= Samuel Bowring =

American geoscientist

Samuel A. Bowring (Sept. 27, 1953 – July 17, 2019) was the Robert R. Schrock Professor Emeritus of Geology in the Dept. of Earth and Planetary Sciences at the Massachusetts Institute of Technology. He was expert in the field of U-Pb zircon geochronology, pushing the limits of geochronologic techniques to unprecedented analytical precision and accuracy and was expert in constraining rates of geologic processes and the timing of significant events in the geologic record. He investigated the explosion of multi-cellular life in the Early Cambrian as well as the end-Permian and the end-Cretaceous mass extinctions.

Bowring was born in Portsmouth, New Hampshire and raised in Durham, New Hampshire. He graduated from the University of New Hampshire with a BS in geology in 1976, from the New Mexico Institute of Mining and Technology with an MS in 1980, and from University of Kansas with a PhD in geology in 1985. He was an assistant professor at Washington University in St.
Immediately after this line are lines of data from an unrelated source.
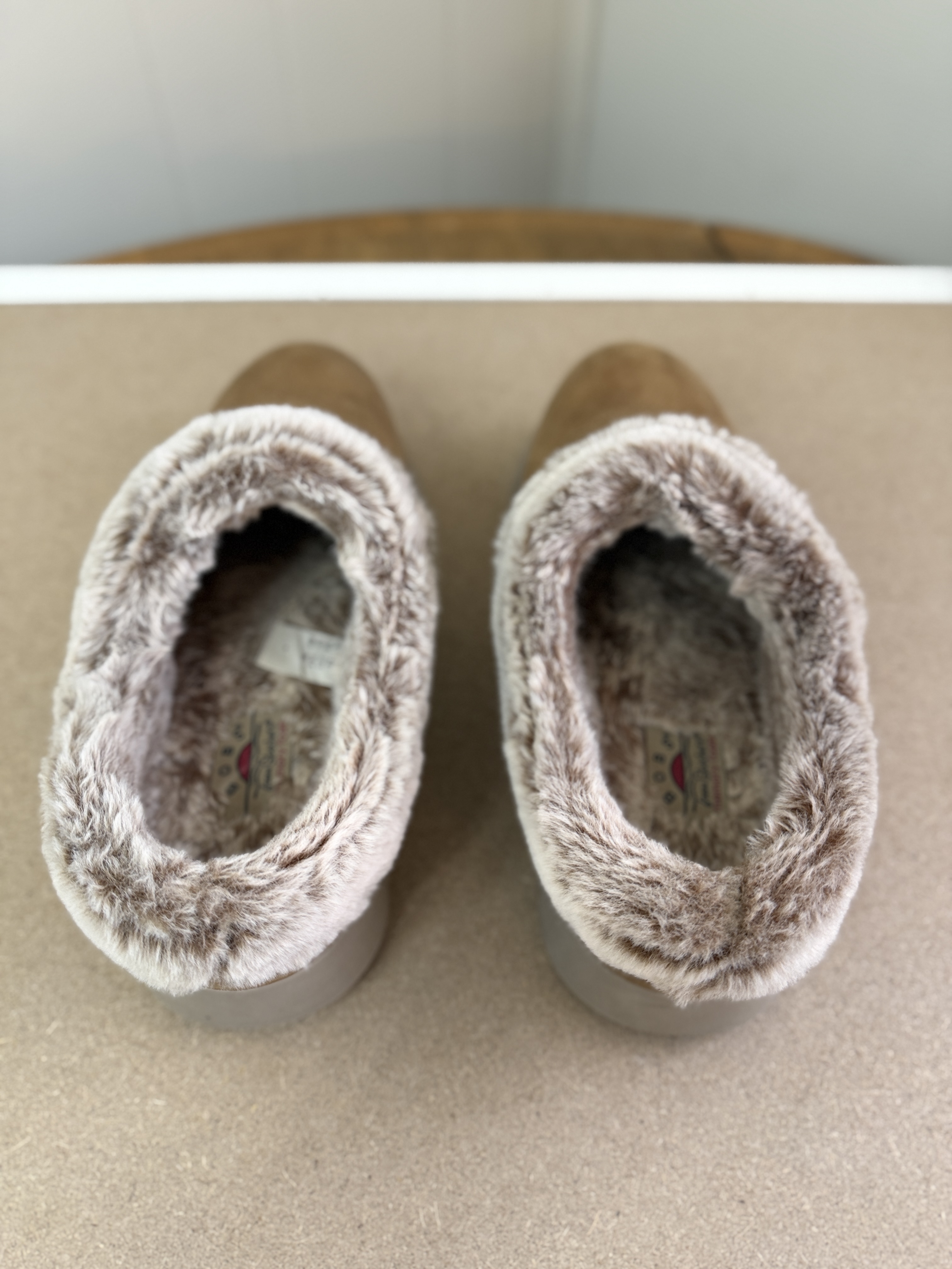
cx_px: 476
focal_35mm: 24
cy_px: 634
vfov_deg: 71.6
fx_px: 880
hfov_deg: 56.8
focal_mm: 6.76
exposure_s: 1/60
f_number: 1.78
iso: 125
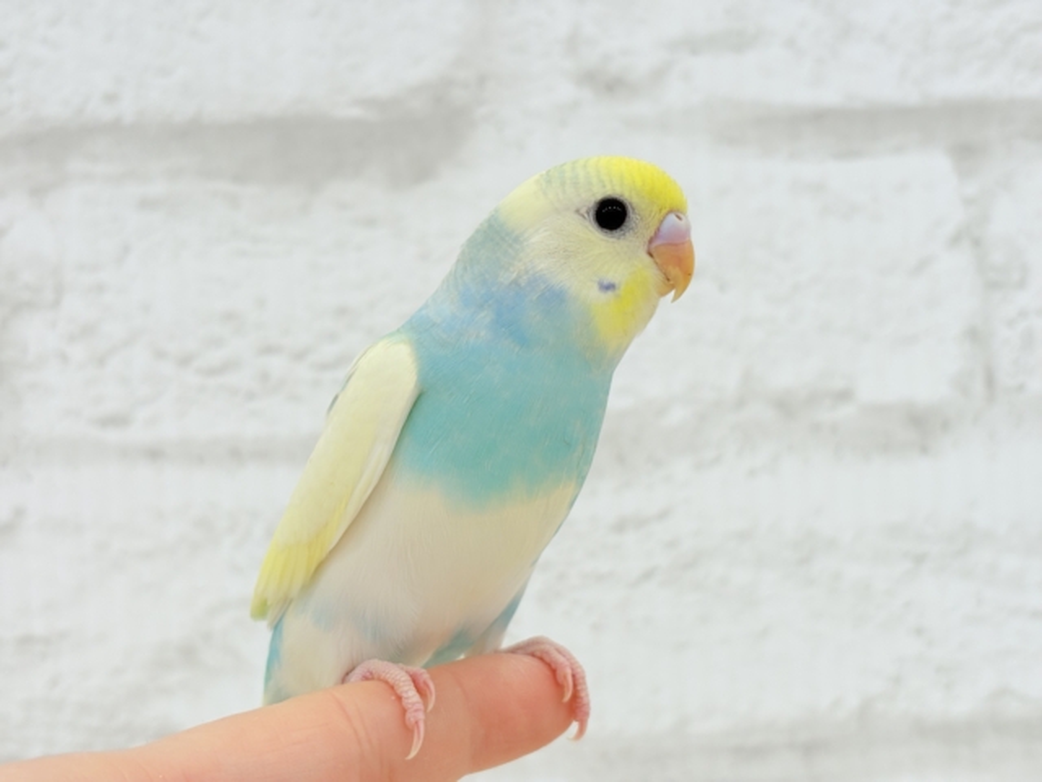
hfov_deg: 36.8
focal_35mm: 52
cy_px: 391
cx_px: 521
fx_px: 1565
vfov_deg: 28.0
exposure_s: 1/100
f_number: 1.6
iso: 64
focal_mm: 5.96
Louis, Missouri, from 1984 to 1990. In 1991 he joined the faculty of the Department of Earth, Atmospheric and Planetary Sciences at MIT.

His major contributions were recognized by many organizations and institutions, including the National Academy of Sciences (Member, 2015), the American Association for the Advancement of Science (Member, 2013), the American Geophysical Union (Fellow, 2008); Norman L. Bowen Award, 2010; Walter H. Bucher Medal, (2016), the Geochemical Society (Fellow, 2011), and the Geological Society of America (Fellow, 1999)—and, MIT (Breene M. Kerr Professorship, 2002–2007; Margaret MacVicar Faculty Fellow, 2006—). Bowring served on the first-year learning community Terrascope (2006–2014) as associate director and then director, and chairing the (former) Undergraduate Committee (2002–2016).